Mataku tiba-tiba tertuju pada sesosok bayi mungil laki-laki berumur 1,5 bulan. Ia tampak sesak. Selang-selang yang masuk ke hidungnya, menambah sesak juga dadaku.
Melihat wajah tak berdosa bayi ini, akupun berkata dalam hati, mengapa bayi tak berdosa ini terjangkit juga? Sontak, rasa cemas terhadap pasien Covid-19 berubah menjadi rasa iba.
Aku bisa merasakan betapa berkecamuknya perasaan ibu bayi ini. Di saat orang-orang menjauhi virus berbahaya ini, seorang ibu sudah tak memperdulikan lagi dirinya. Bahkan, jika rasa sakit itu bisa dipindahkan ke dalam dirinya, itupun akan ia tempuh.
Begitu besar jasamu ibu…
Setelah selesai semua tindakan kepada pasien, aku terduduk lemas dengan segala rasa gerah, panas dan penat akibat pakaian APD berlapis ini. Namun kami harus taat aturan. Yakni, keluar dari kamar pasien setelah waktu yang ditentukan.
Saat waktu giliran habis segera kulepas baju itu dan kubuang. Betapa nikmatnya udara di luar. Kuhidup okesigen sebanyak-banyaknya. Merasakan sebuah kebebasan dari ruang Isolasi. Aku jadi belajar, perawatnya saja begitu stressnya dengan prosedur isolasi, bagaimana dengan pasiennya?
Di hari pertama ini. Aku jadi banyak belajar berbagai soal kehidupan. Tapi yang kini kurasakan adalah, betapi simpati dan empati kita adalah segalanya bagi mereka yang tengah dihimpit oleh musibah corona ini.

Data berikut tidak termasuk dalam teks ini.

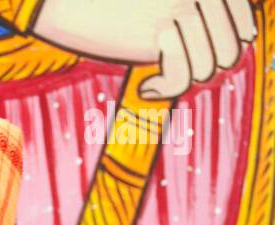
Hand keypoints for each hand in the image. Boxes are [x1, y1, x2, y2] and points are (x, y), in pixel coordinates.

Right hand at [31, 0, 255, 97]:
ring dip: (183, 80)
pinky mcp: (159, 30)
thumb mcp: (157, 1)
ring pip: (209, 65)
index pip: (243, 18)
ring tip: (158, 78)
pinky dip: (165, 90)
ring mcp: (182, 5)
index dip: (232, 42)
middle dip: (207, 68)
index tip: (208, 56)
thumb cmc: (108, 1)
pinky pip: (182, 77)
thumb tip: (230, 44)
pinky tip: (147, 86)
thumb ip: (190, 9)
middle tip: (177, 72)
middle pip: (231, 47)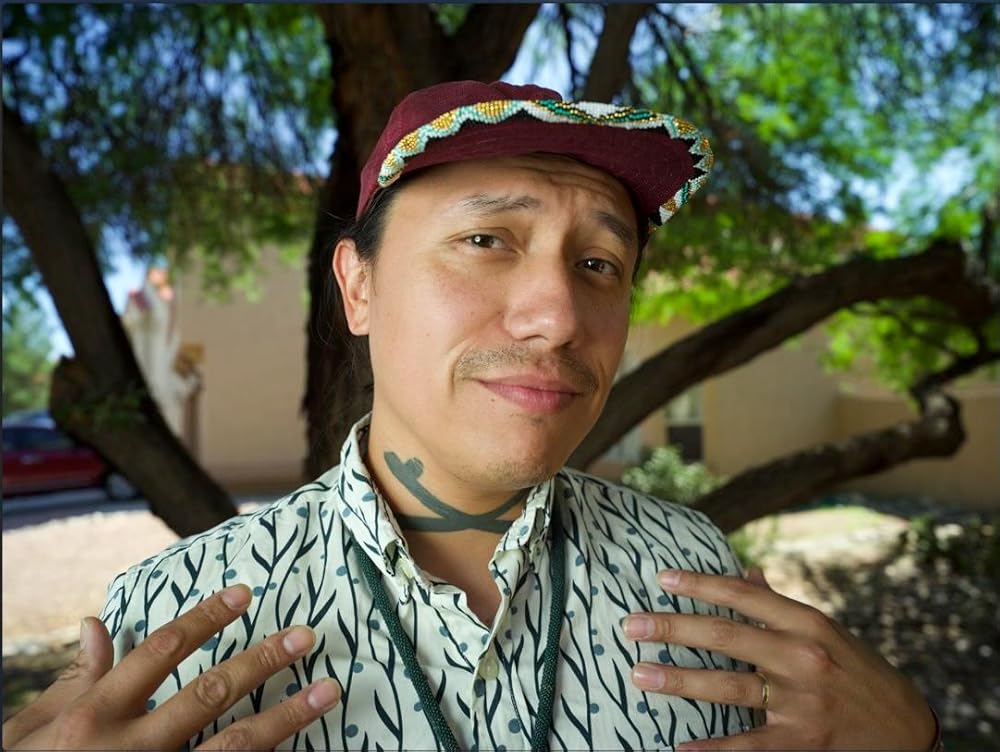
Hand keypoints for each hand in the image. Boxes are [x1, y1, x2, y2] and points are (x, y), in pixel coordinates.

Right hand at [2, 585, 340, 749]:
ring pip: (233, 746)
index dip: (204, 619)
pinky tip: (298, 749)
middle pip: (209, 694)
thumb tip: (95, 626)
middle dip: (262, 661)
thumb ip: (74, 681)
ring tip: (326, 691)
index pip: (160, 652)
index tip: (243, 593)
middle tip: (305, 636)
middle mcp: (132, 747)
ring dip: (285, 717)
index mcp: (96, 715)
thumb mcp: (35, 730)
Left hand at [622, 568, 936, 749]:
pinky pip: (747, 746)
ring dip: (677, 680)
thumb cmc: (856, 671)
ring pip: (727, 686)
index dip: (699, 584)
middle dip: (672, 628)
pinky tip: (679, 746)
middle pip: (724, 636)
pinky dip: (712, 749)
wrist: (907, 728)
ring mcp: (801, 701)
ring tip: (638, 674)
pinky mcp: (802, 742)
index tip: (661, 578)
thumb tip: (746, 573)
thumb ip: (780, 605)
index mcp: (806, 622)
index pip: (742, 596)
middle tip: (630, 624)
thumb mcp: (825, 631)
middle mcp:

Uluran tangan kita adalah harapan konkret yang mereka bisa rasakan, di tengah perasaan putus asa yang selalu menghantui.
Sepulang dinas aku membersihkan diri dengan mandi di RS. Dan sesampainya di rumah, aku pun mandi lagi. Baru kupeluk keluargaku sambil berucap syukur atas perlindungan Allah SWT yang Maha Agung. Sebab, Dia masih memberiku dan keluarga kesehatan dan kesempatan untuk berbakti pada negeri yang sedang merintih karena corona yang sedang menjadi.